## WORK ORDER:
Word for word, restate the lines of the data from the first through the one containing "12: (684, 204, 7.85)", and nothing else.

Stored data:
-- Opening Marker --
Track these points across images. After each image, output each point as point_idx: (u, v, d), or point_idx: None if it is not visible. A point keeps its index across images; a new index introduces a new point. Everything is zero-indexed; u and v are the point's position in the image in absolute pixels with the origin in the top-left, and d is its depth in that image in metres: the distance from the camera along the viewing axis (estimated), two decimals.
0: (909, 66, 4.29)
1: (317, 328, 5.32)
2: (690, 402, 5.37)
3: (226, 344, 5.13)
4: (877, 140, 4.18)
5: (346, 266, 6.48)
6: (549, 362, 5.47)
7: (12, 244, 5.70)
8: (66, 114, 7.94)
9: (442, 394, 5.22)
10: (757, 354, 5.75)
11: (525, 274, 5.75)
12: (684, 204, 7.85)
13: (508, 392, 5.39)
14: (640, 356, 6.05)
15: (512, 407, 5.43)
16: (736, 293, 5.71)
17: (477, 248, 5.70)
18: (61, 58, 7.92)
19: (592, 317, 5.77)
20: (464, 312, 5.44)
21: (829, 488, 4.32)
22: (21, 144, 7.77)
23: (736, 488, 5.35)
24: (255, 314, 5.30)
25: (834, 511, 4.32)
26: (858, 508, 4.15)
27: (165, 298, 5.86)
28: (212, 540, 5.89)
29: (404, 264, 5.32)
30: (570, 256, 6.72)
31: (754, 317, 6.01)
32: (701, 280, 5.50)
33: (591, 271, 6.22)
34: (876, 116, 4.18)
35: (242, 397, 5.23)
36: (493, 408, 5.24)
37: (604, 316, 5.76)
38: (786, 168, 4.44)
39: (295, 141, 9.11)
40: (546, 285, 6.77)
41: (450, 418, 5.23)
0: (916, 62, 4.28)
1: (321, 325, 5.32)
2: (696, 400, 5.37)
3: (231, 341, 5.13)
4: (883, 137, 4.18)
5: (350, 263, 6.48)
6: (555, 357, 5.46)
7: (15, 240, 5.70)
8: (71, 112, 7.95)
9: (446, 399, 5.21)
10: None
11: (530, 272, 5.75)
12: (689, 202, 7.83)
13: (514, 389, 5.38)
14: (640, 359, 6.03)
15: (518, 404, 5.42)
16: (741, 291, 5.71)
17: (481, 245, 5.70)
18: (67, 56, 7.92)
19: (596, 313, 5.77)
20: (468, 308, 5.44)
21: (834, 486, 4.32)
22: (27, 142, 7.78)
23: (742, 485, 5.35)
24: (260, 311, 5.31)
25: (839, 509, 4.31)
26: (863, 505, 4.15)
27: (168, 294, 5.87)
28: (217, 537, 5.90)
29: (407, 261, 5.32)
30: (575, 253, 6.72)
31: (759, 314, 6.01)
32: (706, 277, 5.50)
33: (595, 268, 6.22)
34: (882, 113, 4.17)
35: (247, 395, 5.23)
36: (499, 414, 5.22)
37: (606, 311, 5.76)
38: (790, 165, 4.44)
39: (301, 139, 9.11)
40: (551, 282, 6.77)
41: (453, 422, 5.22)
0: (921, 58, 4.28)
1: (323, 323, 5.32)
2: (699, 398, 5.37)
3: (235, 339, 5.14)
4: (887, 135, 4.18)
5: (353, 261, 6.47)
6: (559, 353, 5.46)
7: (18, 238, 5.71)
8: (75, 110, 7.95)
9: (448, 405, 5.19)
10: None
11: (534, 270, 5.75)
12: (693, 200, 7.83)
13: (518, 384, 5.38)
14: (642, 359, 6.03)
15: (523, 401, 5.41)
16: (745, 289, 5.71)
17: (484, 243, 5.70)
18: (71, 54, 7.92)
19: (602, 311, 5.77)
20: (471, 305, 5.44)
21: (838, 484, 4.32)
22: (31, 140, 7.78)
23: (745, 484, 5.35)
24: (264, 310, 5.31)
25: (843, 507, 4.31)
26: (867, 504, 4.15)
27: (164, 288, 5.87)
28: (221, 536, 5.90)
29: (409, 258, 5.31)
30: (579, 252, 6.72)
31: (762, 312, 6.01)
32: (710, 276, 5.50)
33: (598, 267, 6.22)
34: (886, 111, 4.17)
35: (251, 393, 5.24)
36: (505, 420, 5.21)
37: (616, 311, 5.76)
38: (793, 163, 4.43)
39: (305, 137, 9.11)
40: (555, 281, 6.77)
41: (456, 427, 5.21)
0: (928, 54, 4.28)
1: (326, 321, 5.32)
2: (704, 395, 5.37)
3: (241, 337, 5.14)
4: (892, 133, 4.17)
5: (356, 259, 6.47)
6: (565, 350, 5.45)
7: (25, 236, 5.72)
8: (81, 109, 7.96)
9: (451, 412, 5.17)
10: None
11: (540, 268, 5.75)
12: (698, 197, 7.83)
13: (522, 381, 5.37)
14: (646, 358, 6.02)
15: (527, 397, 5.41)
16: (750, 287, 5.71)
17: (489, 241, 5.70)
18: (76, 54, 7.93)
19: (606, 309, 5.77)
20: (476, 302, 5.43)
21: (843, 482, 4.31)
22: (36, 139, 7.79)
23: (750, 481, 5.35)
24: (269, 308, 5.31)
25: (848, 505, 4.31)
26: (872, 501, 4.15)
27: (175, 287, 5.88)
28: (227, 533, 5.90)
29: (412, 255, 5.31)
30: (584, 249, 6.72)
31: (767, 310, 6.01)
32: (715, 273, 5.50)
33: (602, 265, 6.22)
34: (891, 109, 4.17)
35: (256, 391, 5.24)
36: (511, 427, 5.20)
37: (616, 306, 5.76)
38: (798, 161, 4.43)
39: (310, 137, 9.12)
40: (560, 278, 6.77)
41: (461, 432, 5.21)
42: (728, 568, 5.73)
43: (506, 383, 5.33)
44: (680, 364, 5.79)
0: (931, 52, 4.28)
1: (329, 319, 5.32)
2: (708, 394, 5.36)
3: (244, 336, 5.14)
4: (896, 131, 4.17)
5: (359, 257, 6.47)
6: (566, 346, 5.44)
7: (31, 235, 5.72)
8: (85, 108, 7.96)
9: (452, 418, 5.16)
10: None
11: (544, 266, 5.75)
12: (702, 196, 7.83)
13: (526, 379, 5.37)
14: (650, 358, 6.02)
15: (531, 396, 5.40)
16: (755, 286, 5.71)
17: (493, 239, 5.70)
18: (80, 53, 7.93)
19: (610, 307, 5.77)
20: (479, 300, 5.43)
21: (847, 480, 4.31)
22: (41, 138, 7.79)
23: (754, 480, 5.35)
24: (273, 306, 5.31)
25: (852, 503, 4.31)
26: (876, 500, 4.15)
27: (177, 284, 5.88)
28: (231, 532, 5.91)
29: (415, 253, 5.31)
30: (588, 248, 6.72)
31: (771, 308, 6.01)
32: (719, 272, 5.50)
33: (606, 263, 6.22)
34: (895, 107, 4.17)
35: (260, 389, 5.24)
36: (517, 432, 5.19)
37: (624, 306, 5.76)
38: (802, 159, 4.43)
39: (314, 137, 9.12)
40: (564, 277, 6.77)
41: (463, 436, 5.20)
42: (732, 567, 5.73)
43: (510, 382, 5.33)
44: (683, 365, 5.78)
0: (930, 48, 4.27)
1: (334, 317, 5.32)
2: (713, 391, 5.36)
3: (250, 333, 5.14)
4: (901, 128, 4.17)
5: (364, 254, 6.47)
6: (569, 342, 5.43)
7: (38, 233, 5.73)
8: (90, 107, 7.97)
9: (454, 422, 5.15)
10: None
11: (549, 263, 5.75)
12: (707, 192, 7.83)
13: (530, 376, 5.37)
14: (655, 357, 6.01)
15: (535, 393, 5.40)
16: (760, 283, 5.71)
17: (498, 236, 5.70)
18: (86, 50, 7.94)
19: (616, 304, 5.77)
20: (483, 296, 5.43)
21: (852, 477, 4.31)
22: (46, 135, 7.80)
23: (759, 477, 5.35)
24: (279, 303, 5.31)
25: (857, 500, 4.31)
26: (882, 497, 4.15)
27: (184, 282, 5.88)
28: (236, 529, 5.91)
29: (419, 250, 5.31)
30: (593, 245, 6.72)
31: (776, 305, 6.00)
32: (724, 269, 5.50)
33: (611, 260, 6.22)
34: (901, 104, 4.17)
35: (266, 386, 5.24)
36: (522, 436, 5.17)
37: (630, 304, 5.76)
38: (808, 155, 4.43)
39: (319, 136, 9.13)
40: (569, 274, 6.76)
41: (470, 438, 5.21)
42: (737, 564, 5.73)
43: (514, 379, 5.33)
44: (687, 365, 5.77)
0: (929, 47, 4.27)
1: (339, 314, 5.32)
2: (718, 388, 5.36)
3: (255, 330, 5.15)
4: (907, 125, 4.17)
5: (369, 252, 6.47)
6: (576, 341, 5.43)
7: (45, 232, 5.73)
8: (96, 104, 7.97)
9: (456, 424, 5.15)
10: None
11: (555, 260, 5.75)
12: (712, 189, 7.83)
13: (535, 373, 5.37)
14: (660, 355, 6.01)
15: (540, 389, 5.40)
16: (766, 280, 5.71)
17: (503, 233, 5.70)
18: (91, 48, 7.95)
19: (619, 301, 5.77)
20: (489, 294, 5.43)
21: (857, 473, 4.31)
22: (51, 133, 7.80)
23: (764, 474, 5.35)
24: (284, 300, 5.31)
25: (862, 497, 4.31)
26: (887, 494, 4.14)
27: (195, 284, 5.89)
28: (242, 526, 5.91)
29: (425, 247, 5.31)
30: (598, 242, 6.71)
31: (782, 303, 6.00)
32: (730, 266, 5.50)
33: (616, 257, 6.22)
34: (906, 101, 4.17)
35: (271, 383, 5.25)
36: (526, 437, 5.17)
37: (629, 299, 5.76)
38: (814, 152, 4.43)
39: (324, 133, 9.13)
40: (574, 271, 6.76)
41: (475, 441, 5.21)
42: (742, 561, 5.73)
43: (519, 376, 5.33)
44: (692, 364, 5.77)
-- Closing Marker --
## THE COMPLETED TASK:
Track these points across images. After each image, output each point as point_idx: (u, v, d), or point_idx: None if it is not visible. A point keeps its index across images; a new index introduces a new point. Everything is zero-indexed; u and v are the point's position in the image in absolute pixels with the origin in the top-left, and d is its depth in that image in metres: the distance from the camera along the viewing axis (estimated), two decimals.
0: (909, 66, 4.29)
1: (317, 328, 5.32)
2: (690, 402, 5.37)
3: (226, 344, 5.13)
4: (877, 140, 4.18)
5: (346, 266, 6.48)
6: (549, 362, 5.47)
7: (12, 244, 5.70)
8: (66, 114, 7.94)
9: (442, 394, 5.22)
10: (757, 354, 5.75)
11: (525, 274, 5.75)
12: (684, 204, 7.85)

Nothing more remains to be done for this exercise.